▶ **EXTRACTO DE PÁGINA**:

──────────

La destrucción de la enseñanza obligatoria
Carlos Martínez Gorriarán
Nota aclaratoria, imprescindible, de la Redacción de VOZ IBÉRICA:
Pese a que se haya generalizado el uso de la palabra “educar” como sinónimo de “enseñar”, en realidad no significan lo mismo.
Enseñar: consiste en comunicar, exponer a los estudiantes de manera clara unos conocimientos, habilidades, ideas o experiencias que ellos no poseen, con la intención de que los comprendan y los hagan suyos para aplicarlos en un momento determinado.
Como es lógico, el docente, el enseñante, el maestro, el profesor (como mejor gusten llamarlo) debe tener un dominio del asunto que vaya a exponer a sus estudiantes; debe manejar técnicas o estrategias de enseñanza que faciliten el aprendizaje de los estudiantes dentro del aula.
Obviamente, enseñar es sinónimo de instruir, y por supuesto, solo puede instruir quien sabe, y sobre todo aquella persona a la que se le reconocen saberes, autoridad y ante quienes los alumnos están dispuestos a dejarse enseñar.
Por el contrario, educar es formar ideas y creencias, inculcar valores; y como consecuencia, educar es algo que compete a la familia, y que por supuesto nunca ha de ser considerado exclusivo de la escuela, en todo caso los centros de estudio se debe reforzar lo “sembrado” en la familia. Debe ser en la familia donde se inculquen esos valores para que perduren para siempre.
El objetivo de la enseñanza debe ser que los jóvenes aprendan a usar sus mentes: a usar su capacidad de pensar y razonar. Una enseñanza-instrucción adecuada les debe dar a los estudiantes el conocimiento de los hechos, y más importante, les debe enseñar cómo adquirir conocimiento de nuevos hechos para vivir y conseguir afianzar valores.
La enseñanza pública en España adoctrina, inculca conformidad social y obediencia, no independencia.
Frente a la actitud de todos los gobiernos habidos y por haber (y ésta es la razón de que no haya habido en España ninguna ley reguladora de la enseñanza institucionalizada que haya perdurado más allá de lo que dura una legislatura) de adoctrinar a las futuras generaciones para asegurarse su voto; lo único que permite a los padres dotar, proveer suficientemente a sus hijos para que puedan funcionar eficazmente en el mundo es que el Estado, los diversos gobiernos no se entrometan en nada que concierna a la educación; pues, cuando lo hace viola los derechos de los padres y de los hijos.

──────────

(Listas de posiciones articulares)
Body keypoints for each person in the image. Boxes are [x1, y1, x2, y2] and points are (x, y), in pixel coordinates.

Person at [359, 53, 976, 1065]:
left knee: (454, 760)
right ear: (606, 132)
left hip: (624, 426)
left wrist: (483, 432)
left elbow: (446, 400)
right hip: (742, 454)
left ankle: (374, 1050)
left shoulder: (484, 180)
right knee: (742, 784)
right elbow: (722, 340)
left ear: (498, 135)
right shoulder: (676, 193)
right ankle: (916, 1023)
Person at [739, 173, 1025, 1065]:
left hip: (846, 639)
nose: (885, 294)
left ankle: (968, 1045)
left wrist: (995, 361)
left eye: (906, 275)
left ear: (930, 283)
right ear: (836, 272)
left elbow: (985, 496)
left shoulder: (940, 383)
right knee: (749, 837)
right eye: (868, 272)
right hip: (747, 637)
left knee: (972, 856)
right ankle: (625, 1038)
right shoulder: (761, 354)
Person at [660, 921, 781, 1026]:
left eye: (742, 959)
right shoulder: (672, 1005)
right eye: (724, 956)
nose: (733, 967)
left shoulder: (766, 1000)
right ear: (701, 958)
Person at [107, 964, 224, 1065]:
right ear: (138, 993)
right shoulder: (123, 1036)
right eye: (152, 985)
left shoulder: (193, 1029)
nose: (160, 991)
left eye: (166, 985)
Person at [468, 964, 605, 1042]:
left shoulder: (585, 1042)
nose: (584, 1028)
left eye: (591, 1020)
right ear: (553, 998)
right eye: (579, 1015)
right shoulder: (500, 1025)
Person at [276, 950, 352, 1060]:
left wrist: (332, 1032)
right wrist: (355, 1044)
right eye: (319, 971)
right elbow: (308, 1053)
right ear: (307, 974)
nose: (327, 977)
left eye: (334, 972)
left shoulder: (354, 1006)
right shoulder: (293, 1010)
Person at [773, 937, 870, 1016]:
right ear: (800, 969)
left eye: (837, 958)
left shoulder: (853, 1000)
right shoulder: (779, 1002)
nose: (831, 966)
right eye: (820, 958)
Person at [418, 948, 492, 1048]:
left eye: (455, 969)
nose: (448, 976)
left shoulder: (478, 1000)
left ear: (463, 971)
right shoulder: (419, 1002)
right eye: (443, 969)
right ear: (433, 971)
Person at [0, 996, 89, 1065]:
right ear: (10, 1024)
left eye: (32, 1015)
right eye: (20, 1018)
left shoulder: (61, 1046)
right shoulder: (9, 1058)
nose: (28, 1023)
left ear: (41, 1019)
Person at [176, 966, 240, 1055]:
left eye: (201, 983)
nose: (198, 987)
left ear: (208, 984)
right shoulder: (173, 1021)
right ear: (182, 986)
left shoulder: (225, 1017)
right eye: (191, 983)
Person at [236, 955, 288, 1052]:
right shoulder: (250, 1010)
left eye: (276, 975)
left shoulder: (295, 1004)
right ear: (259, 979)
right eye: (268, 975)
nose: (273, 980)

──────────

Resume en dos oraciones, por favor, el extracto sobre la enseñanza obligatoria.

El extracto distingue entre enseñar, que consiste en comunicar conocimientos e instruir, y educar, que es formar ideas e inculcar valores y compete a la familia. Sostiene que la enseñanza debe hacer que los jóvenes aprendan a pensar y razonar, pero que la enseñanza pública en España adoctrina e inculca conformidad y obediencia, y que el Estado no debe entrometerse en la educación porque, al hacerlo, viola los derechos de padres e hijos.